Appellant admitted he shot the gun. He, however, contends he acted lawfully but recklessly in defending himself. We disagree. There was no evidence to support a charge of involuntary manslaughter. State v. Smith, ___ S.C. ___, 446 S.E.2d 411 (1994) (defendant acted intentionally in wielding knife and stabbing is not a lawful act, thus, defendant was not entitled to a charge on involuntary manslaughter); State v. Morris, 307 S.C. 480, 415 S.E.2d 819 (Ct.App.1991) (under involuntary manslaughter the act must be unintentional and defendant had intentionally shot his gun although he claimed self-defense).

This case is distinguishable from the cases involving self-defense and the failure to charge voluntary manslaughter. See e.g., State v. Lowry, ___ S.C. ___, 434 S.E.2d 272 (1993). Under these cases, we held the jury may fail to find self-defense, but could find sufficient legal provocation and heat of passion to conclude the defendant was guilty of voluntary manslaughter. Under the definition *367 of involuntary manslaughter, however, the jury could not find appellant had acted lawfully without finding self-defense. Smith, supra.

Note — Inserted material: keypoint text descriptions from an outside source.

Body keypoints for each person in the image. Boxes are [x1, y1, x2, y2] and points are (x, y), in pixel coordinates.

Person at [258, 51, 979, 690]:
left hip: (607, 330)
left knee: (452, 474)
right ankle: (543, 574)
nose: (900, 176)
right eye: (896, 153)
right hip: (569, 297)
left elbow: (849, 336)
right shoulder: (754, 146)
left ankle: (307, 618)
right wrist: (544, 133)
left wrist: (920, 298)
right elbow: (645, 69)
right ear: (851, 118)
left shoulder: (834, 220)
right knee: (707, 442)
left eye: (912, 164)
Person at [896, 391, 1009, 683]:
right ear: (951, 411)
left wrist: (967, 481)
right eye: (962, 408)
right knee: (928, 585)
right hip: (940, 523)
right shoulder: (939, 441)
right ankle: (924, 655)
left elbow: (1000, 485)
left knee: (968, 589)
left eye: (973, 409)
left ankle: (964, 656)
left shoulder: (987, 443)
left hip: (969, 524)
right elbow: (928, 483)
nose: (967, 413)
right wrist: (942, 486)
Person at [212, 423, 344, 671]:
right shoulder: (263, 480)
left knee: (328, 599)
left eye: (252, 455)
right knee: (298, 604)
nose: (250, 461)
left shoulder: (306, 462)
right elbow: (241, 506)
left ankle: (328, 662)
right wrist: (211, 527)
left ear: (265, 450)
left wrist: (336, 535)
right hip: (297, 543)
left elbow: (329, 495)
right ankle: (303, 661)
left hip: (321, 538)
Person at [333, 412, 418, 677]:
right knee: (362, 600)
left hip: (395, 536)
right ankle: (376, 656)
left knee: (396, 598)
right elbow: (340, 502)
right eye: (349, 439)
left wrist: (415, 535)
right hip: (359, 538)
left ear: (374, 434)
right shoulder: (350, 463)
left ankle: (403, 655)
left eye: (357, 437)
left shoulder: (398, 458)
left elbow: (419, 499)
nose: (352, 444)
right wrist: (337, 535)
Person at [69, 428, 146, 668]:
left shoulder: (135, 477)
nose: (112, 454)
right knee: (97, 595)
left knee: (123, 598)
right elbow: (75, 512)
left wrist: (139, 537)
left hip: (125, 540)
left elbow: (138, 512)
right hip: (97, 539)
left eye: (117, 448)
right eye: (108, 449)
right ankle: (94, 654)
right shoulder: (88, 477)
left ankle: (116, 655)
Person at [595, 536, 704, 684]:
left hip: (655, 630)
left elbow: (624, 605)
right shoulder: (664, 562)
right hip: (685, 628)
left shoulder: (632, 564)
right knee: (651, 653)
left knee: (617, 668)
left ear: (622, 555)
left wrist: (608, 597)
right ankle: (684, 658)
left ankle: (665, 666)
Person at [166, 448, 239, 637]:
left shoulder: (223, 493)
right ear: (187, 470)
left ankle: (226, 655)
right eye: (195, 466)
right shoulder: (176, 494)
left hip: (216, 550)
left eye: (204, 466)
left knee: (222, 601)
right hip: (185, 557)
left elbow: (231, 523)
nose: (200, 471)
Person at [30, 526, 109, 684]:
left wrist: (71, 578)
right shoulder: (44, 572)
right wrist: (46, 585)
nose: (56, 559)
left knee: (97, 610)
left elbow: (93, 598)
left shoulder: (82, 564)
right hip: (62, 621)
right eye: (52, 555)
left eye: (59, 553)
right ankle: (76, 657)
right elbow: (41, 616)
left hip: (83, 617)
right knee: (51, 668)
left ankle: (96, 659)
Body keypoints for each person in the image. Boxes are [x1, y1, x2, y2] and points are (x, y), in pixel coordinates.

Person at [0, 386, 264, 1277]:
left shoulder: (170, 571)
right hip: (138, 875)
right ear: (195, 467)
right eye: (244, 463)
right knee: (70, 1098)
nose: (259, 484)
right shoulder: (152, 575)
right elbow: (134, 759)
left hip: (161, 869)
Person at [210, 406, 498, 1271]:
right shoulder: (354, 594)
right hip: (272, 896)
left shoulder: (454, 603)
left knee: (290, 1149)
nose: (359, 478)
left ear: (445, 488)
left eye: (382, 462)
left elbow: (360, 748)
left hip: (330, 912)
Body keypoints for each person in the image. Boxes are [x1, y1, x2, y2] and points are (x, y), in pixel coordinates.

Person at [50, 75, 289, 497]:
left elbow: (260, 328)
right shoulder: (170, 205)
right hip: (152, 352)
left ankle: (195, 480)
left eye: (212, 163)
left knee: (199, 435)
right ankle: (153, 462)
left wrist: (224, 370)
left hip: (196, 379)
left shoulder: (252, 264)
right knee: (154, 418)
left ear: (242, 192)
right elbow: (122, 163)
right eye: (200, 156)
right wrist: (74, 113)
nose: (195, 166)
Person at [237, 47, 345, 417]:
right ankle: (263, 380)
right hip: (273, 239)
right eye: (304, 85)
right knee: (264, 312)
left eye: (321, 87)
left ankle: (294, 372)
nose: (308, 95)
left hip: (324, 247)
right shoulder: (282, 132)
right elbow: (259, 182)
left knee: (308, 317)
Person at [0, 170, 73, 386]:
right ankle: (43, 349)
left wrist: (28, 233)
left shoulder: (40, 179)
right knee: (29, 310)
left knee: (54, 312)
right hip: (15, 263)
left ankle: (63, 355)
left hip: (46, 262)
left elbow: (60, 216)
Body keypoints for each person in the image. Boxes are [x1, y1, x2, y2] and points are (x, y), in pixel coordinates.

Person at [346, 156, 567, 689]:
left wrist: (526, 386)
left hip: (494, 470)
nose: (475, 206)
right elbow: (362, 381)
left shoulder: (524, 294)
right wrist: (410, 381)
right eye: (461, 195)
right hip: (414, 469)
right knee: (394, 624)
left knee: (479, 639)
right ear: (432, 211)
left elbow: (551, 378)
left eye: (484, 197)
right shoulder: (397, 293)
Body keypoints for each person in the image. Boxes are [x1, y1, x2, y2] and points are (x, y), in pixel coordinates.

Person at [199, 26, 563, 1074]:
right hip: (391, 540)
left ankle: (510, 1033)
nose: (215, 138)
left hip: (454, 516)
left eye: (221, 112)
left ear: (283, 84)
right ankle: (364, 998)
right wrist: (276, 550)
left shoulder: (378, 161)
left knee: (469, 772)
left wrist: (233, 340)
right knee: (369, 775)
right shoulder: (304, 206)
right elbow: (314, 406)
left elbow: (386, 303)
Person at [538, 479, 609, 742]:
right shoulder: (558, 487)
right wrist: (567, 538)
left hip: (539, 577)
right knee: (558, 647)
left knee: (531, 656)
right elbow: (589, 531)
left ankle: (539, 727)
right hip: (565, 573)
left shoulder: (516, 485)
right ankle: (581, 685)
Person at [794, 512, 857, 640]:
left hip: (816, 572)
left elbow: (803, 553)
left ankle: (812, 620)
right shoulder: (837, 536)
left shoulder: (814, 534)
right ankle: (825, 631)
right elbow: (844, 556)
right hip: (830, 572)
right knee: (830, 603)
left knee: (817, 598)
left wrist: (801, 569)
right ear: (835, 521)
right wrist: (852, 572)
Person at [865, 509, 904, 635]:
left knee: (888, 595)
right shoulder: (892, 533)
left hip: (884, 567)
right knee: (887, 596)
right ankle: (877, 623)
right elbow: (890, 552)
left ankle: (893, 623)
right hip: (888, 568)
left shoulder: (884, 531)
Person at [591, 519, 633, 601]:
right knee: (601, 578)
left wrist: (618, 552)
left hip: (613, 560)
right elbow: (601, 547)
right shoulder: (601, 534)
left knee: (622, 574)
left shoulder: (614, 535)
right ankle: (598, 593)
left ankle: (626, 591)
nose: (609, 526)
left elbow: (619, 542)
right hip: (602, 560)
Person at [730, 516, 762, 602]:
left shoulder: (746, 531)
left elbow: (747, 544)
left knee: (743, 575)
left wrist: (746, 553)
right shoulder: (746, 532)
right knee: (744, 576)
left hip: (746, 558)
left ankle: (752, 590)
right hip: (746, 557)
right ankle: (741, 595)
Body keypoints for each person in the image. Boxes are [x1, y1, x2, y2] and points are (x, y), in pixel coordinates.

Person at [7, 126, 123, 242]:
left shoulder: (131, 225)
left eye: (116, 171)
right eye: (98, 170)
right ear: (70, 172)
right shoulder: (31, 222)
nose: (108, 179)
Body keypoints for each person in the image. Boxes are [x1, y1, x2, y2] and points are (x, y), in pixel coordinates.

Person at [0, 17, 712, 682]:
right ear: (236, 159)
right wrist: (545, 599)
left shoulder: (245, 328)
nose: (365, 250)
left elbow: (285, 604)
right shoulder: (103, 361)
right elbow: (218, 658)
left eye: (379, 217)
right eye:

Therefore, the trial judge did not err in refusing to charge involuntary manslaughter as the facts did not warrant such a charge.

REVERSED AND REMANDED.

FINNEY, C.J., and TOAL, WALLER and BURNETT, JJ., concur.

NOTES

[1] Pursuant to Doyle, the State cannot comment on the accused's right to remain silent. Further, under State v. Posey, 269 S.C. 500, 238 S.E.2d 176 (1977), this Court specifically held the State may not comment on the failure of the defendant to call a witness when he has not presented any evidence.

[2] Truesdale was decided prior to the United States Supreme Court's decision in Arizona v. Fulminante, 499 U.S. 279, 111 S. Ct. 1246, 113 L. Ed. 2d 302 (1991). In Fulminante, the Supreme Court discussed when a harmless error analysis should be applied. Pursuant to Fulminante, this error would qualify as a "trial error" making it subject to a harmless error analysis. See United States v. Hasting, 461 U.S. 499, 103 S. Ct. 1974, 76 L. Ed. 2d 96 (1983) (cited in Fulminante) (harmless error analysis applied to prosecutor's comments which violated defendant's fifth amendment rights).

[3] Appellant relies upon State v. McLaughlin, 208 S.C. 462, 38 S.E.2d 492 (1946), where an involuntary manslaughter instruction was held proper when the defendant intentionally shot his pistol. To the extent McLaughlin is inconsistent with Bozeman and this opinion, it is hereby overruled.